**Data shown**.
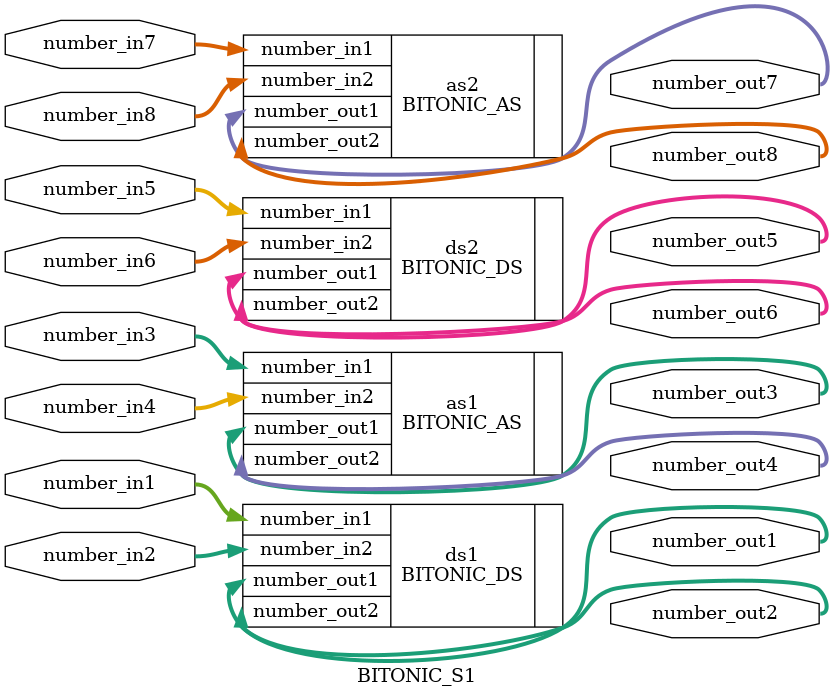
<source format=v>
`include"BITONIC_AS.v"
`include"BITONIC_DS.v"

module BITONIC_S1(  number_in1, number_in2, number_in3, number_in4,
                    number_in5, number_in6, number_in7, number_in8,
                    number_out1, number_out2, number_out3, number_out4,
                    number_out5, number_out6, number_out7, number_out8);

input  [7:0] number_in1;
input  [7:0] number_in2;
input  [7:0] number_in3;
input  [7:0] number_in4;
input  [7:0] number_in5;
input  [7:0] number_in6;
input  [7:0] number_in7;
input  [7:0] number_in8;

output  [7:0] number_out1;
output  [7:0] number_out2;
output  [7:0] number_out3;
output  [7:0] number_out4;
output  [7:0] number_out5;
output  [7:0] number_out6;
output  [7:0] number_out7;
output  [7:0] number_out8;

BITONIC_DS ds1(
    .number_in1     (number_in1),
    .number_in2     (number_in2),
    .number_out1    (number_out1),
    .number_out2    (number_out2)
);

BITONIC_DS ds2(
    .number_in1     (number_in5),
    .number_in2     (number_in6),
    .number_out1    (number_out5),
    .number_out2    (number_out6)
);

BITONIC_AS as1(
    .number_in1     (number_in3),
    .number_in2     (number_in4),
    .number_out1    (number_out3),
    .number_out2    (number_out4)
);

BITONIC_AS as2(
    .number_in1     (number_in7),
    .number_in2     (number_in8),
    .number_out1    (number_out7),
    .number_out2    (number_out8)
);

endmodule
</source>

**What you have to do**. For the word "input", go through the records and show each line that carries it.

**Response to the task**.
input  [7:0] number_in1;
input  [7:0] number_in2;
input  [7:0] number_in3;
input  [7:0] number_in4;
input  [7:0] number_in5;
input  [7:0] number_in6;
input  [7:0] number_in7;
input  [7:0] number_in8;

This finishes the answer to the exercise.